Rutie Borthwick graduated from The Slade School of Fine Art with an MFA in Fine Art in 2015, having previously studied Fine Art: Painting at Chelsea College of Art and Design London (2003-2006) and a graduate diploma at The Institute of Art in Therapy and Education London (2009-2010). Before attending The Slade, Borthwick took part in the Summer Residency Program at the School of Visual Art, New York (2012) and has therefore exhibited in numerous group exhibitions, art fairs and held solo shows in both London and New York.

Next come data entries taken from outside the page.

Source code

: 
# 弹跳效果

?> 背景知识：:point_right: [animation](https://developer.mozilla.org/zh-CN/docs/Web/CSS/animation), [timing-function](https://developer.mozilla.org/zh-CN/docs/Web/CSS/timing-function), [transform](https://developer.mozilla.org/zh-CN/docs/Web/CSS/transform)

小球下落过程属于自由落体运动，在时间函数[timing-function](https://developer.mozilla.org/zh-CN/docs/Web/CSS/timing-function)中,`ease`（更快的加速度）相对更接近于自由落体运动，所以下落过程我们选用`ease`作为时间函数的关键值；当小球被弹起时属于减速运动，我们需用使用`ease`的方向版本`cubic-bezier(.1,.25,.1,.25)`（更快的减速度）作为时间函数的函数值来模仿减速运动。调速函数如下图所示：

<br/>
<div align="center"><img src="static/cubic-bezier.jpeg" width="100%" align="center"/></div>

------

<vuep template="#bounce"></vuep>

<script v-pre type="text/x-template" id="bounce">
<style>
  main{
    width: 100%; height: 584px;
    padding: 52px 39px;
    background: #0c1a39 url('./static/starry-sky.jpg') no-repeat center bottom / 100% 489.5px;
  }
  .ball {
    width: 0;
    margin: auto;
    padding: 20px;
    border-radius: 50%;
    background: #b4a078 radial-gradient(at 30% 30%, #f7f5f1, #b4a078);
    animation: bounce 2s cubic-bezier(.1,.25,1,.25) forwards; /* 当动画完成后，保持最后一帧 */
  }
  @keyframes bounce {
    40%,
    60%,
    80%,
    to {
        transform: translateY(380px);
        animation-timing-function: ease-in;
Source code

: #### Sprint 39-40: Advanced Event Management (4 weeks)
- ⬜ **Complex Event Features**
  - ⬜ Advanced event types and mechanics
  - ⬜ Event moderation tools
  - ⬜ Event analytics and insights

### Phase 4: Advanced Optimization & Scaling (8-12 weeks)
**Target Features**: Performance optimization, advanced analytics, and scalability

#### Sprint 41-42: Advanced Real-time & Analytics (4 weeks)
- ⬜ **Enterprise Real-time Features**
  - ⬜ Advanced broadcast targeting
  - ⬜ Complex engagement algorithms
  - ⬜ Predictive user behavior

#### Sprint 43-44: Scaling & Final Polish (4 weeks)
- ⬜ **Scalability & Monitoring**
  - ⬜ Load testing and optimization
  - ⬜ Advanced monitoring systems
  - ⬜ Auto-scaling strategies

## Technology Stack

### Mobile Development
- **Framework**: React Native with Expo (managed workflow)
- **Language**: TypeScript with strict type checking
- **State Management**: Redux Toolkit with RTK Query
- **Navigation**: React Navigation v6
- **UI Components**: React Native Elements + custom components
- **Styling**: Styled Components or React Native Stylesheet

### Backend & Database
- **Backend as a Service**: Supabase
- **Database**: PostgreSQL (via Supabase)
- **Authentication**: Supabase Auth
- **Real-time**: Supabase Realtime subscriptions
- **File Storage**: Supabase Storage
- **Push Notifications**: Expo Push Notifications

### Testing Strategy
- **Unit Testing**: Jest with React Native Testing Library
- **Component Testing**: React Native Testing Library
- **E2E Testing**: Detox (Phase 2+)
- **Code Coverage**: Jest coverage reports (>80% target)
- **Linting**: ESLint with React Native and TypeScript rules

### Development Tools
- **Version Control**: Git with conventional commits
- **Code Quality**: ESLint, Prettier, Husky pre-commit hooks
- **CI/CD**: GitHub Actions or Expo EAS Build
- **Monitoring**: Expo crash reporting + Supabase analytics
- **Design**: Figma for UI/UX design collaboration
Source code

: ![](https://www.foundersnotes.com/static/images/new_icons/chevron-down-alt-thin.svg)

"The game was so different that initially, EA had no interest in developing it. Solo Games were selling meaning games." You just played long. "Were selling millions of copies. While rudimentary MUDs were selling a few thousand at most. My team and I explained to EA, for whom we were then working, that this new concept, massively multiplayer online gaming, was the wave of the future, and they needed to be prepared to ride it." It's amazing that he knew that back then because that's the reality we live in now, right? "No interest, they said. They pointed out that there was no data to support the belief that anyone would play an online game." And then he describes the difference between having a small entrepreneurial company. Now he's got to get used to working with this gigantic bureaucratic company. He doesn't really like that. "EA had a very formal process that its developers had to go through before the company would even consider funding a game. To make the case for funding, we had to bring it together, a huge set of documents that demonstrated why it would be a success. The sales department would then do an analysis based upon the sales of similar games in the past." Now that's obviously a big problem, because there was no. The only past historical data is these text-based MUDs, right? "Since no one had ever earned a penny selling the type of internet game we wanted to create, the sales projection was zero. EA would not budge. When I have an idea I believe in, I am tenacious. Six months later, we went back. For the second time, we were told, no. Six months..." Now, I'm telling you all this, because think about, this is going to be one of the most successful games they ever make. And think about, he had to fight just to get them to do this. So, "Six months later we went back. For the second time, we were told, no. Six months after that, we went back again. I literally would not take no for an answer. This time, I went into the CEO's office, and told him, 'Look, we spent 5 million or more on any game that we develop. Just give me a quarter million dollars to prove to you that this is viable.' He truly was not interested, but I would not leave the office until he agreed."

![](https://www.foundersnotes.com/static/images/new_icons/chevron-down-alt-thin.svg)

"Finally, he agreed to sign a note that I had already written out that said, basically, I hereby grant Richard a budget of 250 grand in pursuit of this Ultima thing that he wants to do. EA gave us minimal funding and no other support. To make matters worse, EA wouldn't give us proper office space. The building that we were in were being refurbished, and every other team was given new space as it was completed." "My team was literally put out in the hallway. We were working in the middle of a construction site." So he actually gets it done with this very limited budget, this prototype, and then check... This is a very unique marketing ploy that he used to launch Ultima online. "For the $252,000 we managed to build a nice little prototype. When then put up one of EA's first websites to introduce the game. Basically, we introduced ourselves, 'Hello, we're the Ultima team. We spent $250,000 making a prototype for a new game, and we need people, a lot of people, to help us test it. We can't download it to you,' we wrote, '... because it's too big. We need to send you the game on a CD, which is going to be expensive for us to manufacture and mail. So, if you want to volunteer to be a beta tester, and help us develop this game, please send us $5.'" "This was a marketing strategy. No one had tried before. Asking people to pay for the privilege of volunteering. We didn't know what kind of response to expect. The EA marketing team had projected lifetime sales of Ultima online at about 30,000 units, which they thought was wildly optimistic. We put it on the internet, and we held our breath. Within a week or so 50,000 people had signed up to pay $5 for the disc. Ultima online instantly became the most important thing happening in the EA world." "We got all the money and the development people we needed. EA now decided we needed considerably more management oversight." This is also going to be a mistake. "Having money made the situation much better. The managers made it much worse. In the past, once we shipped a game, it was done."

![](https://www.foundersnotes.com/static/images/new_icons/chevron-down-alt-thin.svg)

These include a solo painting exhibition at The Stables Gallery, London (2007); exhibiting 'Searching for a horizon' solo exhibition at Tricycle Gallery (2011); pop-up group exhibition at Sky Gallery New York (2012); open studios exhibition at SVA Artist Residency, New York (2012) The Other Art Fair, London (2012, 2013); The Slade Interim Show (2014); The Slade Degree Show (2015) and a group show, titled Imagine Exhibition also in 2015. Having already been awarded the Slade Print Fair Scholarship in 2014, due to her final degree show pieces, Borthwick was awarded the prestigious Adrian Curruthers Studio Award in 2015.
In addition to exhibiting her own work across London and New York, Borthwick has curated exhibitions in London, Warwick and Tel-Aviv and fulfilled painting commissions at Leo Beck College, London and in Pushkar, India. Borthwick’s work has been featured editorially in ArtLyst, Event Magazine, Luxurious Magazine, Wall Street International Magazine and ArtSlant to name but a few.